Хозяин зажигается. Изменяется ритм его речи. Он обращается ко мне, ставя стул напротив меня:
- Неужели, - говорит он мне, - неужели, скажи мне, пожалуйста, я могу, после таких слов, позвать Аршака и сказать ему: «Аршак, возьми с шуфляды деньги и иди рядом в магазин Церабкоопу на другую сторону Проспекта к Мамтресту и принеси оттуда пару бутылок Карданахи или кахетинского »
Хозяин покачал головой,
- Нет, - сказал он, - я еще не покинул верить в Бога, я еще не стал изуверы. Да, я взываю Аршака, но я не говорю Аршакови, чтобы он пошел в Церабкоопу за Карданахи, я говорю ему: «Пойди, Аршак, напротив через Проспект к городской станции и закажи себе билета в Ереван в скором поезде Баку-Шепетовка. Когда же ты приедешь в Ереван, найми ближайшее воскресенье на базаре подводу и поезжай в деревню к моему приятелю и привези мне от него того вина, что его вытеснили руками и который он держит у себя в погребе еще от года, когда у него родился старший его сын »Так я говорю Аршакови. И когда ко мне придет когда такой друг, как ты, я говорю ему шепотом на ухо: «Послушай, друг, у меня для тебя есть именно такое вино, которого желало бы твое сердце»
В заключение разговора, допив свою чашку кофе, он говорит задумчиво, глубокомысленно и поучительно:
- Надо уважать людей и любить удовлетворять их желания!
Он встает со своего места и будто в сетование, родившегося в наибольшей глубине его души, он добавляет:
- Я думаю, что пить и кушать нужно только для того радости и утешения, что есть в пище и питье!
Уже поздно.

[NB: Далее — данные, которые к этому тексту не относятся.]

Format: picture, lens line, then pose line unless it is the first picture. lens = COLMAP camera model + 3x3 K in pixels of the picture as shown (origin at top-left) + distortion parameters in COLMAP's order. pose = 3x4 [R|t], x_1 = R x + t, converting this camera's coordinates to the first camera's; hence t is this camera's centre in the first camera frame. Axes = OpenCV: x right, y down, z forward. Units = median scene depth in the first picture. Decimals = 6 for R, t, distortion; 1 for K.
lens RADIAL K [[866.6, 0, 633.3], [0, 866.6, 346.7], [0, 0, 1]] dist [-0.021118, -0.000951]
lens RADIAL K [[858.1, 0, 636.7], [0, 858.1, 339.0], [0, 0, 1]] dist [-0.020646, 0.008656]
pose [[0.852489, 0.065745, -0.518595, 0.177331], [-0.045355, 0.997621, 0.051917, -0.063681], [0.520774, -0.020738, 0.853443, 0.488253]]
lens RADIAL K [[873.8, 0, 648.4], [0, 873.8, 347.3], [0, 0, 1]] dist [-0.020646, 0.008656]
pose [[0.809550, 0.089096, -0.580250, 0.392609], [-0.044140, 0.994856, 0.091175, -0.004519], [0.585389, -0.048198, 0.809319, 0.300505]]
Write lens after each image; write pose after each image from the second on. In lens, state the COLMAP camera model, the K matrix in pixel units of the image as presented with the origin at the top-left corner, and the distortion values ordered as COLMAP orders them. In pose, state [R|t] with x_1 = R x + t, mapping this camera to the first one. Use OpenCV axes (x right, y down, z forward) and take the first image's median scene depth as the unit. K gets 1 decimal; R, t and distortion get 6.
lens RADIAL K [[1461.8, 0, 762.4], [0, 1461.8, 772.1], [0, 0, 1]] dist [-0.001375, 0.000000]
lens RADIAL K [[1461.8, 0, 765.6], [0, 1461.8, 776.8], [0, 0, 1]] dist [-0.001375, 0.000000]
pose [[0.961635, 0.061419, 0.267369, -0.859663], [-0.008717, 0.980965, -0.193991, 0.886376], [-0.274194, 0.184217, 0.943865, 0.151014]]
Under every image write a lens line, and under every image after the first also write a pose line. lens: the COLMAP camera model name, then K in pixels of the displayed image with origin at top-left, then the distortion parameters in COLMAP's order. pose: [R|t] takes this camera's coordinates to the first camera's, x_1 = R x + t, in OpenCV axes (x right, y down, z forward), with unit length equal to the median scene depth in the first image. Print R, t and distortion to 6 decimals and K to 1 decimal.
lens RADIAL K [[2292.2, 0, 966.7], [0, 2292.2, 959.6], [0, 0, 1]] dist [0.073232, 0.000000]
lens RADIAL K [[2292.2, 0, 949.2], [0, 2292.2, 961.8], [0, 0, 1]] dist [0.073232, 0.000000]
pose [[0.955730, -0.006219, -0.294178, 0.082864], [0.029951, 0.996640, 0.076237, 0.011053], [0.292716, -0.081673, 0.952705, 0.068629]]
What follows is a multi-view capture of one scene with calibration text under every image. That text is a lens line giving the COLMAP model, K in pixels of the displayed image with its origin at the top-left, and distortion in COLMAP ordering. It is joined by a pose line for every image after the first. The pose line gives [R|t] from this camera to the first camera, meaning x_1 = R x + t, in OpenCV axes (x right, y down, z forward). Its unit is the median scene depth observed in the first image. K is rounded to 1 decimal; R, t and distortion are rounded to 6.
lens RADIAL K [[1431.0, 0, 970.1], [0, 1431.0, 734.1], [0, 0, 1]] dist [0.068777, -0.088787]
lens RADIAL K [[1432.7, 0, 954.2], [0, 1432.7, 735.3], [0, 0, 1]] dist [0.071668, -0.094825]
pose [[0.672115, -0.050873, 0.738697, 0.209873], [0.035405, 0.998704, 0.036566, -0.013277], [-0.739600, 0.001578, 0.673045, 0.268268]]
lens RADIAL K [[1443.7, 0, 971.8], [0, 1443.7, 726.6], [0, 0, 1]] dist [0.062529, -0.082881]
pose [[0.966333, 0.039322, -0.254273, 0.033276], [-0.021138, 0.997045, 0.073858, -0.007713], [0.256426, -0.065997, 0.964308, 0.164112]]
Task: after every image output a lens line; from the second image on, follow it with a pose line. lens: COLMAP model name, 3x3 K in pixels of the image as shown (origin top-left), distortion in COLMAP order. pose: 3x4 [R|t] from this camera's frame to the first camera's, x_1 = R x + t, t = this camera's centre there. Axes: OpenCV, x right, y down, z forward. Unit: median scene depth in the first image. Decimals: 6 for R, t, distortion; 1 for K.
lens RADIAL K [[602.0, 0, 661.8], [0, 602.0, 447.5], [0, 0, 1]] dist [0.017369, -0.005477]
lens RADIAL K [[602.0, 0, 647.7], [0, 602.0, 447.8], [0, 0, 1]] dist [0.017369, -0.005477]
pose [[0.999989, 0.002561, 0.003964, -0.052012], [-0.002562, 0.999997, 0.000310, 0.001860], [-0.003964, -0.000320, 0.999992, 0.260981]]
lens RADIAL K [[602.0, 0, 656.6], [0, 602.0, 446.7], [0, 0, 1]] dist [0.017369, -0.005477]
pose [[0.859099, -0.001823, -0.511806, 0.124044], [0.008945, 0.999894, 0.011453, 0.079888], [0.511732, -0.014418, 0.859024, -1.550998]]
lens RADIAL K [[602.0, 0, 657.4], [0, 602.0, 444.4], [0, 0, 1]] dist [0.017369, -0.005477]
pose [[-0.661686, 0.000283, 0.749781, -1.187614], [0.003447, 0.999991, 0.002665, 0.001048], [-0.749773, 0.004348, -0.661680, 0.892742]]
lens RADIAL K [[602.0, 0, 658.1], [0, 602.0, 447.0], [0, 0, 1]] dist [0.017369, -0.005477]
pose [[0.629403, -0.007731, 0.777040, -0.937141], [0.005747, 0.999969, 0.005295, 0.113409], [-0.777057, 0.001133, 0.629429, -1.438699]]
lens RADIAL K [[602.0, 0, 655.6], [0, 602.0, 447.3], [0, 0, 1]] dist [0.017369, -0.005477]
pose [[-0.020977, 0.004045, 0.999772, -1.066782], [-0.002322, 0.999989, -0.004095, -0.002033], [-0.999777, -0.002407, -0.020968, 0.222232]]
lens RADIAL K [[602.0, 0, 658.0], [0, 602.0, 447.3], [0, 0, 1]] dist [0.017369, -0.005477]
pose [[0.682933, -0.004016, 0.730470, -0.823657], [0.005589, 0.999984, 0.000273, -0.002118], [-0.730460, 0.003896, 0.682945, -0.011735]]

Пора уходить. Все выпито, и все съедено. Стынет темный, кустарной работы из-под Вану опустевший кофейник. В углу стола чернеет на подносе в куче соли миндаль.Скатерть залитый вином. Змьяти комок салфетки небрежно брошен прочь.
Отяжелевшие, словно отсутствуют, отодвигает стулья. Хозяину благодарим за искренность любезной его гостеприимства и прощаемся, обмениваясь с ним десятком взаимных похвал и изысканных комплиментов.
Он провожает нас до выхода на улицу, останавливается на мгновение на пороге, широко зевает, возвращает выключатель и исчезает в темноте подвала.
На улице угасает последний свет.
Ночь открывает нам свои щедрые объятия.Соткрытой простотой она принимает нас в своем Благоуханный пышное лоно.
Лариса отказалась ехать трамваем или извозчиком. Домой она предпочитала возвращаться пешком.
- Ка-те-горично не ехать! .. Ка-те-горично пешком! Ростислав, я говорю: пешком!
Я беру ее под руку, и мы идем, плотно прижавшись друг к другу, одинокая пара в беловатая просторах ночи.
Вокруг нас тьма, пустота, звезды. Сон окутал город. Опустевшие улицы. Немые дома. В садах, оставшихся незастроенные кирпичными коробками каменных, пели соловьи.
Нас окутала соловьиная ночь. Мы шли по бульвару Проспекта вверх, пьяные от вина, любви и беззаботности. Аромат цветущих деревьев казался чрезмерным.
Она смеялась тем беспричинным, глубоким, грудным смехом, которым умеют смеяться только некоторые женщины, пьянея от вина и любви. Этот смех волнует, возбуждает, вызывает и обновляет желания.
Я не владел более собой. Я переступил в шали пьяной ночи через все границы. Не было безумие, которого я не мог поступить. Не было меры бешенства, через который я не преступил бы.
Я умолял Ларису вернуть. Не идти домой.
- Лариса, пойдем ко мне!
Я целовал руки, губы, ноги. Я выходил, спрагнилий от жажды. А она, эта имела женщина, обезумела, как и я, качала головой, говорила «Нет, нет, нет!» И, схватившись за спинку бульварной скамье, сопротивлялась, не оторвать! - И тогда, выскользнув из моих рук, побежала мелкими шагами вперед вверх.
Неистовая ярость овладела меня. Меня наполняло отчаяние. Я кричал ей:
- Я убью тебя!
Она останавливалась, смотрела на меня широко раскрытыми, как у непереносимой муке, страшными глазами и говорила, знемигшы:
- Убей!
Поцеловала мне руку. Она крикнула мне:
- Убей!
Не было меры горячку, по которой я не мог бы перешагнуть. Так же, как и она!
Я ушел от нее прочь, погрузив голову. Она догнала меня, обняла за шею, поцеловала в глаза и повела меня, обессиленного, за собой, держа за руку.